Osmanlı İmparatorluğu'nun başkentini ziyaret eden V. Polenov şunları yazdı:

“Konstantinopolis'te Sultan Abdülhamid'i törenle saraydan camiye dua etmeye giderken gördüm. Solgun, sarhoş, kayıtsız, yarı hayvan bir yüz - işte bütün Sultan bu.

Bu karmaşık olmayan tören, çok sayıda halkı, özellikle de turistleri cezbetmektedir.

Yerel tuhaflık, alay sırasında iki paşanın Sultan'ı gümüş kaselerden parfümle aydınlatmasıdır, bu anlaşılabilir, çünkü doğal Türk aroması koku alma duyusu için çok rahatsız edicidir …

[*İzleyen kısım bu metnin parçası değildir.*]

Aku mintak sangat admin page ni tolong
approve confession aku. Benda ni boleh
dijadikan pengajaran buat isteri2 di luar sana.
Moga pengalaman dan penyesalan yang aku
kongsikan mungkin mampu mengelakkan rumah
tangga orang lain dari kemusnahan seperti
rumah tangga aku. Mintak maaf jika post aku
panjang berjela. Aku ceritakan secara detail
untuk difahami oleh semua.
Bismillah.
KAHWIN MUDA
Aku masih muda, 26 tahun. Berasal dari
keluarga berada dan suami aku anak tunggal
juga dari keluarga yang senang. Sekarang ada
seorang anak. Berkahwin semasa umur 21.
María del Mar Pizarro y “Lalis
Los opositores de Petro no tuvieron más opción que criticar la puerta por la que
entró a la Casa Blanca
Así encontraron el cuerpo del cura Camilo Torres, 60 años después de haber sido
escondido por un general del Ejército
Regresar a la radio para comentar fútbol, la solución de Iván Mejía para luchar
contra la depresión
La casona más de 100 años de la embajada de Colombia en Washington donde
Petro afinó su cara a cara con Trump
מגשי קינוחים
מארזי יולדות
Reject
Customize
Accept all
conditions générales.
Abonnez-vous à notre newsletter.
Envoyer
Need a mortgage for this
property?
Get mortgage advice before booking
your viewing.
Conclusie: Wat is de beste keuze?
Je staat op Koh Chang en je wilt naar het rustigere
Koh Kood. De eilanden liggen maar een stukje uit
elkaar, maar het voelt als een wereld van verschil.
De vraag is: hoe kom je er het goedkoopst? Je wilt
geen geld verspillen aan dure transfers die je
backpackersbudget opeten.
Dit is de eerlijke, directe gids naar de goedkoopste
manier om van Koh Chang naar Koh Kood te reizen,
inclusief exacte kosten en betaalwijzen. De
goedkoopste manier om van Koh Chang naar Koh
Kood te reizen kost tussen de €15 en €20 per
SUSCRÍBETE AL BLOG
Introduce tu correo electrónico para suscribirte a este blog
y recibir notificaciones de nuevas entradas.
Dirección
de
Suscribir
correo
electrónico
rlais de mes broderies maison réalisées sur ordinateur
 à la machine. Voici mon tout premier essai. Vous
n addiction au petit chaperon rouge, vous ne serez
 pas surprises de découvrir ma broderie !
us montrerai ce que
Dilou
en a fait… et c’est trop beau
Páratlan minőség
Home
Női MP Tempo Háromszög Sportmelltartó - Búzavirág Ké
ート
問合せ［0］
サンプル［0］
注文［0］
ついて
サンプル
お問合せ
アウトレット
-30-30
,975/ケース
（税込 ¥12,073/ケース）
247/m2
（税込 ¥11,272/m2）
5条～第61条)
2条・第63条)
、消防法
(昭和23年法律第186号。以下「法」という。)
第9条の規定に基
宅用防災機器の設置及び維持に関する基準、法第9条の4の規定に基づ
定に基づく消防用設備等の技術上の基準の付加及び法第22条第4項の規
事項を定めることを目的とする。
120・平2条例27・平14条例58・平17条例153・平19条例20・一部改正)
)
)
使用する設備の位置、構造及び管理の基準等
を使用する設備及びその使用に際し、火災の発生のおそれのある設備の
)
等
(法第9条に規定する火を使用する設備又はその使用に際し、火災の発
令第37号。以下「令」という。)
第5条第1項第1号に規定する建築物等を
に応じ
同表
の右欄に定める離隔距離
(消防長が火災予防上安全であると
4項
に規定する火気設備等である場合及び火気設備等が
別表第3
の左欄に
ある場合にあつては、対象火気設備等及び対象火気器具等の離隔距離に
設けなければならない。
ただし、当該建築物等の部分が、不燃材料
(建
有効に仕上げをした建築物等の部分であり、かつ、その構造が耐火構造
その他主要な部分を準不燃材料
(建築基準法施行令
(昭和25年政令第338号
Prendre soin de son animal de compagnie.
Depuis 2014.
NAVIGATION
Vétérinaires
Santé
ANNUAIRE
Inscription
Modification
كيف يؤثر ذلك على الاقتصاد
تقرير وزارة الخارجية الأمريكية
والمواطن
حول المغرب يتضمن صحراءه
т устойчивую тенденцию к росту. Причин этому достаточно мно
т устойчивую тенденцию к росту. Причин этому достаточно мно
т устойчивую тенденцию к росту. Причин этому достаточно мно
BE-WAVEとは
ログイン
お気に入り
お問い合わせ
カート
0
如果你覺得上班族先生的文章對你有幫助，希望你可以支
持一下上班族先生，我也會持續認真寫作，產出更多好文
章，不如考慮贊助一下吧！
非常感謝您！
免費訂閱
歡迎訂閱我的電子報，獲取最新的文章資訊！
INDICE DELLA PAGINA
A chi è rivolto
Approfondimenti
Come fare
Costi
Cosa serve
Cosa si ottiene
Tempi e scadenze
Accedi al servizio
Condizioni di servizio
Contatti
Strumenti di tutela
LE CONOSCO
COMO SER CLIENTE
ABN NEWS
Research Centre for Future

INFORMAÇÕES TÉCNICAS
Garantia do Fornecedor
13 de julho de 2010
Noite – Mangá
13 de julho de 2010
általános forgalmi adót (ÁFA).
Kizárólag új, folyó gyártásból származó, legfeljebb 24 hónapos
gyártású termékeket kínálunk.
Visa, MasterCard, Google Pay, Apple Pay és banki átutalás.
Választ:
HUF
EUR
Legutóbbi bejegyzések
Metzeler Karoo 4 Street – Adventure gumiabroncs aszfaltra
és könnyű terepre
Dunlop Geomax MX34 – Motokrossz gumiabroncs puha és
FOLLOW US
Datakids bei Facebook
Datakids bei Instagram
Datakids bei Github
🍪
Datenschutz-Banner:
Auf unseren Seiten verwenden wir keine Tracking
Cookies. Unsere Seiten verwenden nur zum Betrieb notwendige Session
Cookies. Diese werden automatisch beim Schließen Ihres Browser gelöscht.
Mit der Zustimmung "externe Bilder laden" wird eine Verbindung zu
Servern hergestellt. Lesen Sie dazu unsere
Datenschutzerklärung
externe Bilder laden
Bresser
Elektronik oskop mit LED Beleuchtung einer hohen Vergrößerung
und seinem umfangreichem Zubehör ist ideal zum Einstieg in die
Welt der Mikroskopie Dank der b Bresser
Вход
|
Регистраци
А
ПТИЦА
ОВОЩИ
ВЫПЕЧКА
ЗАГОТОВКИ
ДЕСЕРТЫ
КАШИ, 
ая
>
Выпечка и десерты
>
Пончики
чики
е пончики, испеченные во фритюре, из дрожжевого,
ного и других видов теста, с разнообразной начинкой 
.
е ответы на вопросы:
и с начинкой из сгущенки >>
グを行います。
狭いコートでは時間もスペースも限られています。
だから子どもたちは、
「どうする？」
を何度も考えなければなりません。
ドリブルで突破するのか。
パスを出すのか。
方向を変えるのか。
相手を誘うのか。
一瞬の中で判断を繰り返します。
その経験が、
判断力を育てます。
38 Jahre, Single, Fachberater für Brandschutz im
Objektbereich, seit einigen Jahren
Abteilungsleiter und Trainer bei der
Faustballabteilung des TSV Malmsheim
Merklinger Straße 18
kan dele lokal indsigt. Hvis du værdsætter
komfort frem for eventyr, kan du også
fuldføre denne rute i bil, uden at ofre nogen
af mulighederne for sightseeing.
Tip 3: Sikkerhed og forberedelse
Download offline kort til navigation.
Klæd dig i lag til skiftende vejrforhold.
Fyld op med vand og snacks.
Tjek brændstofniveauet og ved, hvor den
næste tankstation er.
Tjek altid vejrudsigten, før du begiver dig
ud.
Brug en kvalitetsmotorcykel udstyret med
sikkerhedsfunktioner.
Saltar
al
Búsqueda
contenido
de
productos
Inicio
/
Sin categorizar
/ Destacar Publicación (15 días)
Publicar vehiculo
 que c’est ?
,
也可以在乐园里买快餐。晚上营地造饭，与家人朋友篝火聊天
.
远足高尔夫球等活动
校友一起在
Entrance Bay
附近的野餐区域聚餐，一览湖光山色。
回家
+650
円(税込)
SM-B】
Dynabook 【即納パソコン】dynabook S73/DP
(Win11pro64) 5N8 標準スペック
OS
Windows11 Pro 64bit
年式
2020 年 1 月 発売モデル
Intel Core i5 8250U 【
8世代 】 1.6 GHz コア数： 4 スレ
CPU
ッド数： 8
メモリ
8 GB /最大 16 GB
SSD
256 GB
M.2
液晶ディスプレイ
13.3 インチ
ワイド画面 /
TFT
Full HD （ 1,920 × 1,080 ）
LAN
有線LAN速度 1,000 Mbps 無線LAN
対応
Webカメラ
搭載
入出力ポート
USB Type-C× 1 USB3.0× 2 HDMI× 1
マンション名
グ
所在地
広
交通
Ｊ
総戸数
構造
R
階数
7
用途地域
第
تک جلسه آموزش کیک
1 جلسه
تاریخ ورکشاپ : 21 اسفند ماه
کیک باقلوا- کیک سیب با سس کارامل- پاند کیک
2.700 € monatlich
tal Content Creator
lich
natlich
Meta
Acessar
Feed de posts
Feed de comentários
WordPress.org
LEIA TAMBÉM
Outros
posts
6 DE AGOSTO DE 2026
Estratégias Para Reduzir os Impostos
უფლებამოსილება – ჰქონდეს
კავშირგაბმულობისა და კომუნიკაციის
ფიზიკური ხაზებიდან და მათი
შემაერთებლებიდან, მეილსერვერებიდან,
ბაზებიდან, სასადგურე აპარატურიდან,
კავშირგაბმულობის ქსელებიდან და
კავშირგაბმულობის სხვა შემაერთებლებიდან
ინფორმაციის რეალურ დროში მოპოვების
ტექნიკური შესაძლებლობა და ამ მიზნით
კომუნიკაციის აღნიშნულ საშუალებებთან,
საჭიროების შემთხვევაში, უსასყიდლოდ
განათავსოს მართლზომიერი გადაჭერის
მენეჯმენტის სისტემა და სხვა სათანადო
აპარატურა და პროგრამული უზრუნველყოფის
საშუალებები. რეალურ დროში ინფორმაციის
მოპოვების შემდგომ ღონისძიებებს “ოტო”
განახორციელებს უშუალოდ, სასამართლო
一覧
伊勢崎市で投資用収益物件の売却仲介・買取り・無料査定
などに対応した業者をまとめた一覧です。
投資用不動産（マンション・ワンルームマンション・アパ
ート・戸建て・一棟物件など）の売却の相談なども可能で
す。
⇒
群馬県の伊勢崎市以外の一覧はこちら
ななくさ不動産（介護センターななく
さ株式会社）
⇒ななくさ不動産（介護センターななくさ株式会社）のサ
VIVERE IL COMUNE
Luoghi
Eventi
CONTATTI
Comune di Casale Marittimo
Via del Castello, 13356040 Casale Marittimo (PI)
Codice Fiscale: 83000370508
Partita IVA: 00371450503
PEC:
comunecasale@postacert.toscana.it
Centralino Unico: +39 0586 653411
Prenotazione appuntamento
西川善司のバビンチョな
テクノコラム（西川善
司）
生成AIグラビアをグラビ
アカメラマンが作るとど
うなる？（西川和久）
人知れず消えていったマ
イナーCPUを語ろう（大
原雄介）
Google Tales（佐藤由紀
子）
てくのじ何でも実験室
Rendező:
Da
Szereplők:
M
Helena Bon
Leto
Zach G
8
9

Padişah binince askerler, generaller, bakanlar hepsi bağırır:

"Büyük Sultan, 10 bin yıl hüküm sür."

Ve camiye geldiğinde üniformalı mahkeme görevlileri, bizim kamera sayfalarımız ya da ana karargahın katipleri gibi alınları birbirine dönük bir daire içinde dururlar, ellerini trompet şeklinde ağızlarına götürürler. ve müezzinler gibi bağırın:

"Yüce Sultan, bu kadar gururlanma, Allah senden daha asildir."

Ancak II. Abdülhamid'i Osmanlı İmparatorluğu'nun son büyük padişahı olarak takdim ederek onu pozitif bir kahraman yapmaya da çalıştılar.

Ve mevcut Türk makamlarının (en gürültülü olanı Ayasofya Kilisesi'ndeki bir caminin restorasyonu olan) diğer "sinyalleri", birçoğunun iktidardaki Adalet ve Kalkınma projesiyle suçladığı neo-Osmanlıcılıklarından bahsetmeye zemin hazırlıyor. Parti "Yeni Bir Türkiye İnşa Et".